TV Review: Beast Wars: Transformers

I loved many cartoons when I was a kid. Spider-Man, TMNT, X-Men, G.I. Joe, Thundercats, Ducktales, Recess, and the list goes on. There was no other feeling in the world like waking up on Saturday and being excited to have some cereal and absorb quality animation. I loved many, but there was only one that I awoke before dawn to watch – Beast Wars: Transformers. Don’t ask me why, but Fox pushed Beast Wars to an early morning slot (5:30am or 6:00am), television purgatory. I’ve never been a morning person, so the fact that pre-teen Adrian set an alarm on the weekend (much earlier than his normal wake-up time for school) just to watch a half-hour cartoon speaks volumes.

Beast Wars begins with the Maximals and Predicons, descendants of the Autobots and Decepticons, respectively, crash landing on an uninhabited planet. Rather than transforming into vehicles, the Maximals and Predicons adopt beast modes ranging from a rhino to a pterodactyl. The two sides spend the series fighting for survival, and eventually, for the future of the universe. The full CGI animation was groundbreaking for the time, even if it looks dated today. But creators Bob Forward and Larry DiTillio never used the cutting edge animation as a crutch for storytelling. Not only did Beast Wars reinvigorate the Transformers mythology, it introduced us to distinct and interesting characters.

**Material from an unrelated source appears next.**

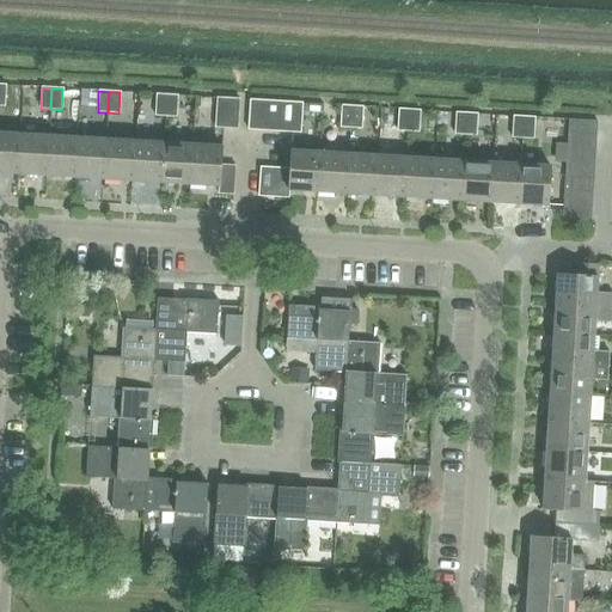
[(154,116),(165,116),(166,95),(155,95),(154,116)]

Within the first few episodes we see the smallest, mouthiest Maximal Rattrap openly disrespecting his leader Optimus Primal, at one point calling him a “chicken.” The youngest and most impulsive Maximal, Cheetor, regularly disobeys orders. And about half of the Predacons openly express their desire to overthrow Megatron and take control of their side. These conflicts help the characters feel real, with individual personalities, histories, and agendas. As an inexperienced battle commander, Optimus must earn respect from his crew, and he sums himself up in the pilot episode: “I will not give an order I would not be willing to do myself.” In a later episode he leaps headlong from an exploding island, and when Rattrap calls him crazy, Optimus responds, “Eh, sometimes crazy works.” He really does live up to the Prime name. But the stand out character would probably have to be Dinobot. He is a Predicon who joins the Maximals in their battle against Megatron, and he is Shakespearean in his desire to retain his honor while fighting for the winning side.

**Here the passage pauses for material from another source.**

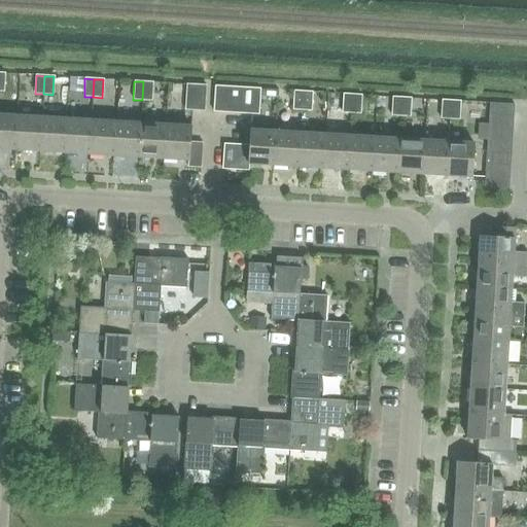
[(143,81),(142,100),(151,101),(152,82),(143,81)]
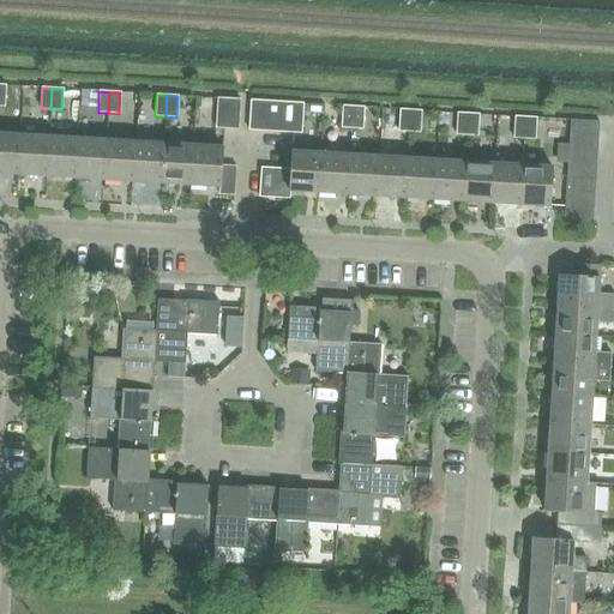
[(216,128),(239,130),(240,100),(217,98),(216,128)]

There’s a lot to like when watching Beast Wars. Many of the beast and robot forms still look super cool (like the half wolf, half eagle Silverbolt). The voice acting is excellent. The direction is better than I remember, with the camera emphasizing the action and violence of war as well as the natural world. Whereas Spidey couldn’t even throw a punch in his 90s TV series (due to silly restrictions), the transformers are shot, blown up, and some are ultimately destroyed in important episodes. I won’t spoil anything here, but the setting is also an integral character. Even with their advanced technology, the transformers are perplexed by the mysteries of their new planet, including alien constructs that defy gravity and foreshadow an even greater threat.

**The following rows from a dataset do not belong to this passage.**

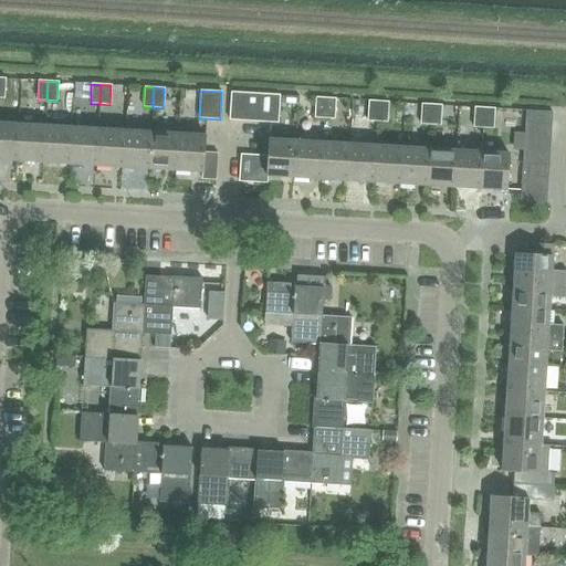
[(229,119),(243,121),(244,94),(231,93),(229,119)]
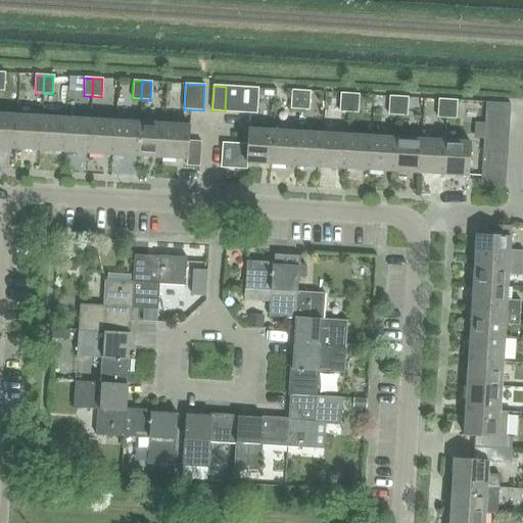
[(225,111),(237,112),(239,87),(226,87),(225,111)]
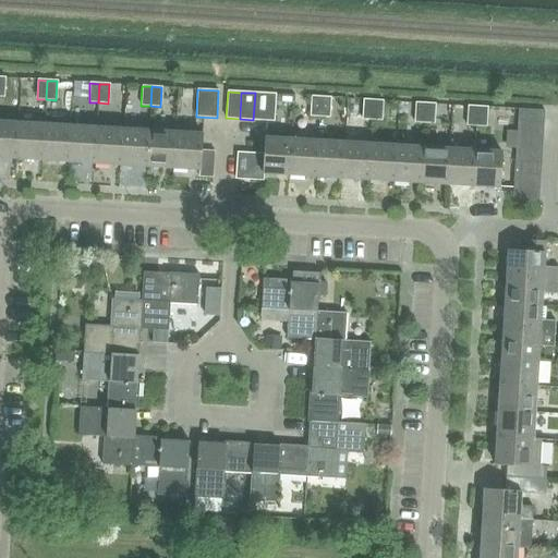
[(255,93),(253,120),(275,121),(276,94),(255,93)]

Sadly, the overall quality declines after season one. Season one is the longest season, which gives it room to breathe and develop its characters gradually. Season two is still good, while the truncated final season and its big climax feel rushed. Worse still, the sequel series Beast Machines is a huge disappointment. But none of that takes away from the fun and excitement to be found on Beast Wars: Megatron spending time in a rejuvenation hottub with his rubber ducky; Rattrap constantly bickering with Dinobot; a gorilla flying on a hoverboard; infamous Decepticons returning to the battlefield. Sincerely, Beast Wars is the best. I just wish I hadn’t lost my transforming toys years ago. Well, that’s just prime.